Name | Description |
---|---|
GpuCount | Checks if the node has the expected number of GPUs available |
GpuEcc | Checks for GPU ECC errors |
GpuRowRemap | Checks for GPU Row Remapping Errors |
GpuBus | Checks if any GPU has fallen off the bus |
RdmaLink | Checks if RDMA links are up |
RdmaLinkFlapping | Checks if there's any RDMA links that are flapping |
RdmaWpaAuth | Checks if all RDMA interfaces are authenticated |
RdmaRttcc | Checks if RTTCC is disabled on the RDMA interfaces |
OcaVersion | Checks if node has the correct Oracle Cloud Agent version |
You can deploy using the Node Problem Detector Helm chart. The health check scripts are created as a ConfigMap
, so please make sure you use the values.yaml
in the link below.
helm install gpu-rdma-node-problem-detector oci://ghcr.io/deliveryhero/helm-charts/node-problem-detector --version 2.3.15 \
-f https://raw.githubusercontent.com/oracle-quickstart/oci-hpc-oke/main/manifests/node-problem-detector/values.yaml
After you deploy the Helm chart, wait for about 10 minutes to give health checks some time to run. Because it takes some time to configure the RDMA interfaces on the node during boot, some health checks like RdmaLink
might report incorrect results the first time they run. By default, the tests will run every 5 minutes. You can edit values.yaml
to change the frequency.
You can see new conditions are added to each GPU shape when you run kubectl describe node <NODE NAME>
. Example output below is redacted for a cleaner look.
Conditions:
Type Status Reason Message
---- ------ ------ -------
RdmaLinkFlapping False RdmaLinkFlappingHasNoIssues No flapping RDMA links
OcaVersion False OcaVersionHasNoIssues OCA version is up to date
GpuRowRemap False GpuRowRemapHasNoIssues No Row Remapping issues detected with GPUs
RdmaWpaAuth False RdmaWpaAuthHasNoIssues All RDMA links are authenticated
RdmaRttcc False RdmaRttccHasNoIssues RTCCC is disabled on all RDMA interfaces
GpuEcc False GpuEccHasNoIssues No ECC issues detected with GPUs
GpuBus False GpuBusHasNoIssues No GPU Bus issues detected with GPUs
GpuCount True GpuCountHasIssues Node has missing GPU(s)

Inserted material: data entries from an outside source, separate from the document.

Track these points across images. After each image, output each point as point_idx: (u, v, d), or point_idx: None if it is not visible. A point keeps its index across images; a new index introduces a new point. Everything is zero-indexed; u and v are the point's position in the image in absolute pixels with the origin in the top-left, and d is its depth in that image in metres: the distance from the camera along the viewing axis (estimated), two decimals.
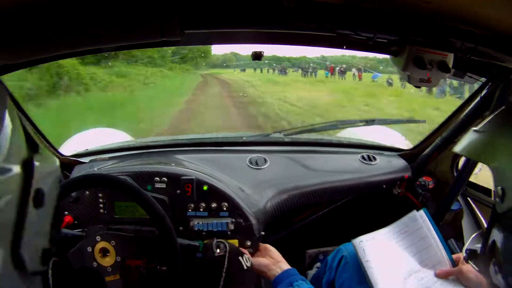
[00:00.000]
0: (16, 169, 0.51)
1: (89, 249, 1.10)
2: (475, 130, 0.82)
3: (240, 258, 1.09)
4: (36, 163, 0.55)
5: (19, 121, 0.55)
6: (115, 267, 1.11)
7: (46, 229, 0.62)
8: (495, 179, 0.71)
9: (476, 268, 1.09)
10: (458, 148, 0.84)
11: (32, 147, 0.57)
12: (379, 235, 1.19)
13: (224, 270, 1.06)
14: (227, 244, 1.11)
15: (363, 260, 1.12)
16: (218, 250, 1.09)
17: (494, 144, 0.76)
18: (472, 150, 0.83)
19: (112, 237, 1.10)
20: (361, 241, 1.17)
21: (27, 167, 0.53)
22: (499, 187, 0.69)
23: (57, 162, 0.66)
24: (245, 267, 1.08)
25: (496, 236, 0.74)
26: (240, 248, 1.15)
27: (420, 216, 1.17)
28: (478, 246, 0.94)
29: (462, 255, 1.09)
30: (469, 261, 1.26)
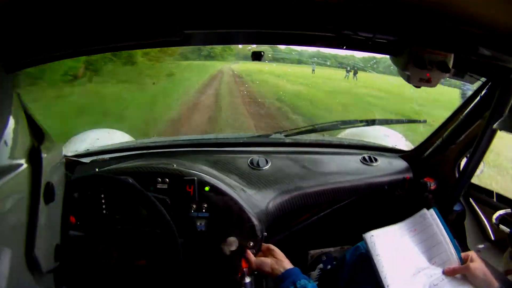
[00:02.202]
0: (23, 163, 0.48)
1: (92, 248, 1.10)
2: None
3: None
4: (43, 154, 0.52)
5: (22, 112, 0.52)
6: (117, 268, 1.11)
7: (57, 224, 0.60)
8: None
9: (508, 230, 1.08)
10: (496, 125, 0.86)
11: (37, 136, 0.54)
12: (390, 231, 1.20)
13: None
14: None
15: (373, 254, 1.13)
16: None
17: None
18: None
19: (115, 239, 1.10)
20: (372, 235, 1.18)
21: (35, 159, 0.50)
22: None
23: (62, 147, 0.64)
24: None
25: None
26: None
27: (431, 215, 1.18)
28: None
29: (470, 253, 1.08)
30: (500, 226, 1.29)
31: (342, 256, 1.33)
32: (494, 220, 1.38)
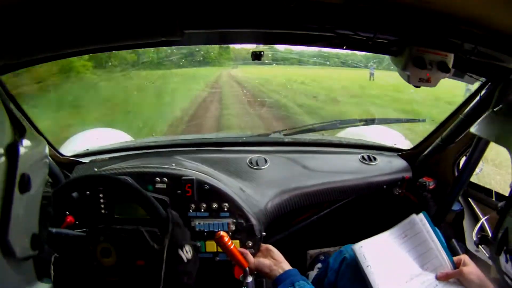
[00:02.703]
0: (1, 154, 0.51)
1: (91, 247, 1.10)
2: (493, 112, 0.80)
3: (179, 251, 1.05)
4: (22, 148, 0.55)
5: (1, 105, 0.55)
6: (115, 269, 1.11)
7: (34, 214, 0.63)
8: None
9: (487, 254, 1.06)
10: (474, 128, 0.83)
11: (19, 131, 0.57)
12: (379, 240, 1.19)
13: (163, 264, 1.02)
14: (166, 240, 1.05)
15: (363, 265, 1.11)
16: (155, 245, 1.06)
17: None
18: (490, 132, 0.81)
19: (115, 239, 1.10)
20: (361, 246, 1.16)
21: (12, 152, 0.53)
22: None
23: (46, 145, 0.67)
24: (185, 260, 1.05)
25: (509, 223, 0.73)
26: (182, 240, 1.08)
27: (420, 220, 1.16)
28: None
29: (463, 257, 1.08)
30: (480, 246, 1.26)
31: (326, 262, 1.32)
32: (474, 239, 1.37)
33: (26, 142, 0.57)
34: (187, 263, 1.05)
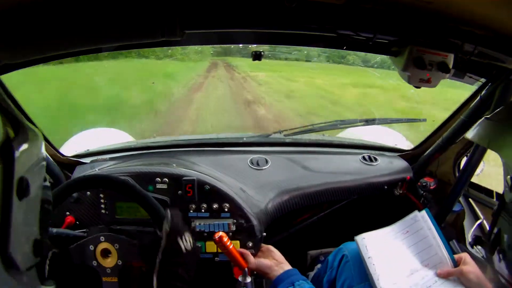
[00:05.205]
0: None
1: (91, 247, 1.10)
2: (487, 118, 0.82)
3: (178, 239, 0.99)
4: (17, 147, 0.47)
5: None
6: (115, 269, 1.11)
7: (34, 219, 0.56)
8: (505, 169, 0.71)
9: (480, 254, 1.07)
10: (469, 134, 0.84)
11: (12, 126, 0.49)
12: (382, 234, 1.20)
13: (160, 251, 0.96)
14: (167, 226, 1.00)
15: (365, 256, 1.13)
16: (157, 231, 1.01)
17: (505, 134, 0.76)
18: (483, 137, 0.82)
19: (116, 240, 1.10)
20: (364, 238, 1.18)
21: (6, 152, 0.46)
22: (509, 177, 0.70)
23: (42, 140, 0.59)
24: (183, 250, 0.98)
25: (502, 224, 0.74)
26: (183, 227, 1.03)
27: (422, 217, 1.17)
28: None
29: (463, 255, 1.09)
30: (474, 247, 1.27)
31: (326, 260, 1.33)
32: (469, 240, 1.38)
33: (21, 139, 0.50)
34: (185, 253, 0.98)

RdmaLink False RdmaLinkHasNoIssues All RDMA links are up
You can also run the following command to get a list of all nodes that report a problem.
kubectl get nodes -o json | jq -r '.items[]

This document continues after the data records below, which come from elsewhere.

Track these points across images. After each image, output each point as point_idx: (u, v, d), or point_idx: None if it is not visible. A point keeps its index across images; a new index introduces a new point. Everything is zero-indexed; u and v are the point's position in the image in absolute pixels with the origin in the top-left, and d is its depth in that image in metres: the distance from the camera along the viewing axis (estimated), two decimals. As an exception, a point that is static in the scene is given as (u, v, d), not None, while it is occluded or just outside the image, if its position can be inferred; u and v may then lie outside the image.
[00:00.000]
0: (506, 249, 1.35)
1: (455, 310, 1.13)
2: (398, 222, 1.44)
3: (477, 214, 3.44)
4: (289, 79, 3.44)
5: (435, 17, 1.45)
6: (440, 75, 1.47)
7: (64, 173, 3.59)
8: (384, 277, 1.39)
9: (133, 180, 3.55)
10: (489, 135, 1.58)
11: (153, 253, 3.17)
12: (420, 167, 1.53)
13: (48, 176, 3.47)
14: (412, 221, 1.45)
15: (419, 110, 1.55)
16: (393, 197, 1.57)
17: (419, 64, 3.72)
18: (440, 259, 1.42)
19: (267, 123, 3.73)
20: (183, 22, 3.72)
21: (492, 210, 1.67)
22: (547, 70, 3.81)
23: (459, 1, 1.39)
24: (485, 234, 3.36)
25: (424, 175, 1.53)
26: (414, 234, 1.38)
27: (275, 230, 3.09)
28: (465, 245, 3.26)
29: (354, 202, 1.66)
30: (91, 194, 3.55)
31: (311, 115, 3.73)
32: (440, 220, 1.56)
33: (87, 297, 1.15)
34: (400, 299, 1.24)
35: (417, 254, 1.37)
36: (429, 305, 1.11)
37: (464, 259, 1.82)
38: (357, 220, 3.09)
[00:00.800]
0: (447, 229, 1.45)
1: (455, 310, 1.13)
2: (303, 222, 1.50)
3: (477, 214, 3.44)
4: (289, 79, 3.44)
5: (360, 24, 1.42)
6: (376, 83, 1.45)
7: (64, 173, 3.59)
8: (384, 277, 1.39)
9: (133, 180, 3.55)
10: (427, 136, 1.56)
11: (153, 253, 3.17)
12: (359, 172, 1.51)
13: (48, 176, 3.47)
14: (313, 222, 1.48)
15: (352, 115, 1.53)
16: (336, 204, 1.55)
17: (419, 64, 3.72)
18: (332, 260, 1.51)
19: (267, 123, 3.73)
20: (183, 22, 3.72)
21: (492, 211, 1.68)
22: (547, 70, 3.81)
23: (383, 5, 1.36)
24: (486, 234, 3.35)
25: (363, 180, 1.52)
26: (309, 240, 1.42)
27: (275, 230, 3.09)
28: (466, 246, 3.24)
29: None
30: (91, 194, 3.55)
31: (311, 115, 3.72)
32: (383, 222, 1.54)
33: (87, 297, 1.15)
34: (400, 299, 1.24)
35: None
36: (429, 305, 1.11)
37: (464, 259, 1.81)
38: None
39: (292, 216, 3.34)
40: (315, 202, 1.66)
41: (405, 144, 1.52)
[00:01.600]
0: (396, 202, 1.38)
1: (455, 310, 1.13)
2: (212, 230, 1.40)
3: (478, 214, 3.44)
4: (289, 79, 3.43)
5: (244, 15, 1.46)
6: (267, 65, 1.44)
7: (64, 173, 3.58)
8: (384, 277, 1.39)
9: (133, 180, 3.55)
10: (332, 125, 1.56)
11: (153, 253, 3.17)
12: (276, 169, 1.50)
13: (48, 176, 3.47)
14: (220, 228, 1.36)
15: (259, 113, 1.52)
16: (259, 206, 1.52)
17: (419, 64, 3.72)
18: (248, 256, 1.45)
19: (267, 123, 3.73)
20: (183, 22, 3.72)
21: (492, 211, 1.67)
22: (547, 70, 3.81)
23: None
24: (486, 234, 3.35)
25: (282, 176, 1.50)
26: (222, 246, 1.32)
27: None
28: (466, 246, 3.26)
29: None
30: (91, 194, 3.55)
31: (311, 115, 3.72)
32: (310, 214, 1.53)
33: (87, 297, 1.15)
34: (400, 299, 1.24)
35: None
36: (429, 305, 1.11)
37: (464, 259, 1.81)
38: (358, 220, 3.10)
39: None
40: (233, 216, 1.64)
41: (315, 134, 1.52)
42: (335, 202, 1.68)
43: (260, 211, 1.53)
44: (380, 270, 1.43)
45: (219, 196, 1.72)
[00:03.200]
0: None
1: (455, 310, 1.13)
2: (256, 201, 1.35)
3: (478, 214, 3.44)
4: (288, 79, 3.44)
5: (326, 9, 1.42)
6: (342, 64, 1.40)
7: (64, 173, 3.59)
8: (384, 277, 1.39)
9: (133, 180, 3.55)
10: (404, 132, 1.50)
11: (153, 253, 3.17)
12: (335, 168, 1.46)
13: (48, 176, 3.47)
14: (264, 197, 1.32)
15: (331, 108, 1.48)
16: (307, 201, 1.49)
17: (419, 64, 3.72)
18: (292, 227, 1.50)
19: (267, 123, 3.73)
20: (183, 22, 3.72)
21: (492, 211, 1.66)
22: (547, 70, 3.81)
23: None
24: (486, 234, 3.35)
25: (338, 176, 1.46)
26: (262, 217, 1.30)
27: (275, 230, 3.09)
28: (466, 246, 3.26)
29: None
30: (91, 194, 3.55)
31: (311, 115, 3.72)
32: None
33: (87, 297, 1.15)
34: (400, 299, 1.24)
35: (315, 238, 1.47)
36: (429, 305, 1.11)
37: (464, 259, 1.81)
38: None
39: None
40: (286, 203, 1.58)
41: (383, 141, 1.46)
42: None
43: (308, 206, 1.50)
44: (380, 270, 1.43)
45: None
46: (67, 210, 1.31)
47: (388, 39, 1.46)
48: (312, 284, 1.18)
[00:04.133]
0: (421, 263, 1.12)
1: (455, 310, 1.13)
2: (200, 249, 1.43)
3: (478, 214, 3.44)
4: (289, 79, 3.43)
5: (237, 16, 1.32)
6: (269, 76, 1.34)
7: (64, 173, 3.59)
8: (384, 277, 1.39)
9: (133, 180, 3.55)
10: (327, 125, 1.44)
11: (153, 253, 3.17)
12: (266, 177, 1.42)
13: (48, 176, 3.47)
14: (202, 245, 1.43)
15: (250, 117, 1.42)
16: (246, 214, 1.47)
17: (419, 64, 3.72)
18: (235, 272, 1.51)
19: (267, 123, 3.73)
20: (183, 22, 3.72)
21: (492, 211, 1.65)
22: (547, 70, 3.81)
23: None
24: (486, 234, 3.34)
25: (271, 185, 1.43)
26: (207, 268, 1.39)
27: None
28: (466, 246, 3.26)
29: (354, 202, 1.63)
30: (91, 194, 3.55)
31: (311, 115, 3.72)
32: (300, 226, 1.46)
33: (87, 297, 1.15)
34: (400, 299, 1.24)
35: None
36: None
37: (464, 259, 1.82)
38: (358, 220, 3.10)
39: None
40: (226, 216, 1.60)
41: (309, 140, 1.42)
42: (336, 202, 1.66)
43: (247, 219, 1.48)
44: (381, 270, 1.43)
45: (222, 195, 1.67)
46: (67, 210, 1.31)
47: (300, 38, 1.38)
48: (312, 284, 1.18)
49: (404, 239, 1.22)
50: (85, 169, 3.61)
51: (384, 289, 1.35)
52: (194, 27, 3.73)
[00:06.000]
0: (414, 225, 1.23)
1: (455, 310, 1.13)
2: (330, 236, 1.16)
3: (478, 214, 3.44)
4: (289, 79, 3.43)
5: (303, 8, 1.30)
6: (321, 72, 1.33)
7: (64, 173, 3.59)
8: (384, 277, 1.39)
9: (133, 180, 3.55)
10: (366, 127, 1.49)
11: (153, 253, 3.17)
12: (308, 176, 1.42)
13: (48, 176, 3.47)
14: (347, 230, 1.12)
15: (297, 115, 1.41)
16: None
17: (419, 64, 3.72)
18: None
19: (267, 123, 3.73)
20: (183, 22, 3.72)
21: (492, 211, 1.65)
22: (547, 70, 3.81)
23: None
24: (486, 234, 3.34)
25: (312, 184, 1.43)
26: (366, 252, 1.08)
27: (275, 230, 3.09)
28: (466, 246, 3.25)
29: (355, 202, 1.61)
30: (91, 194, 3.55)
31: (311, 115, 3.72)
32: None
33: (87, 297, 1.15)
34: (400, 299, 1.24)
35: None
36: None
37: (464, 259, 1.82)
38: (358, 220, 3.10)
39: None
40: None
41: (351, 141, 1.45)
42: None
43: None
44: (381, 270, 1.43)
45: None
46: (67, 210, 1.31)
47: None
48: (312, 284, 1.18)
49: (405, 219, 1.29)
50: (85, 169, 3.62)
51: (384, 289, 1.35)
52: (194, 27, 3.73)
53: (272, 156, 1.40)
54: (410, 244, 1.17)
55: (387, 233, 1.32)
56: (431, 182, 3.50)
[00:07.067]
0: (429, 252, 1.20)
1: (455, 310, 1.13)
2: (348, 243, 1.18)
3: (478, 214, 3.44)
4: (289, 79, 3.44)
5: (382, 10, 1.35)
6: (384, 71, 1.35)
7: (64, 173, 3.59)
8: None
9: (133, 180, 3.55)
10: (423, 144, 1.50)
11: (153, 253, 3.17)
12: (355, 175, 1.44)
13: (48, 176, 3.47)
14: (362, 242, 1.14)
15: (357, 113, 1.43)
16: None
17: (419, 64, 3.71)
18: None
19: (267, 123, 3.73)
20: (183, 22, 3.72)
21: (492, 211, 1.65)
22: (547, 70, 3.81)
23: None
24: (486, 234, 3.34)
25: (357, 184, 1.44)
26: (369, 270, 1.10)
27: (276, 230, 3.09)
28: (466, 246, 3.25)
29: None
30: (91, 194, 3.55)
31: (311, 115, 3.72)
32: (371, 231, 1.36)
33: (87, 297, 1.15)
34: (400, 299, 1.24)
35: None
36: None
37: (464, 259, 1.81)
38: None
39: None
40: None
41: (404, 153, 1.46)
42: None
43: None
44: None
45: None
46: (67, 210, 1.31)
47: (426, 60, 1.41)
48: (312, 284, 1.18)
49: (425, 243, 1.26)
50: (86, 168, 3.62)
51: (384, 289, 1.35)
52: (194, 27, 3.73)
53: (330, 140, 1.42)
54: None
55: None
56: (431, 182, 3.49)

| select (.metadata.labels."nvidia.com/gpu" == "true" or .metadata.labels."amd.com/gpu" == "true")
| { name: .metadata.name, ocid: .spec.providerID, serial: .metadata.labels["oci.oraclecloud.com/host.serial_number"], error: .status.conditions[]
| select(.reason | test("^(Gpu|Rdma|Oca).*HasIssues$")) | .message }
| "\(.name)\t\(.ocid)\t\(.serial)\t\(.error)"'
Example output that lists the node name, OCID, serial, and the error:
10.140.30.89 ocid1.instance.oc1.ap-melbourne-1.anww... 2210xcr0bv Node has missing GPU(s)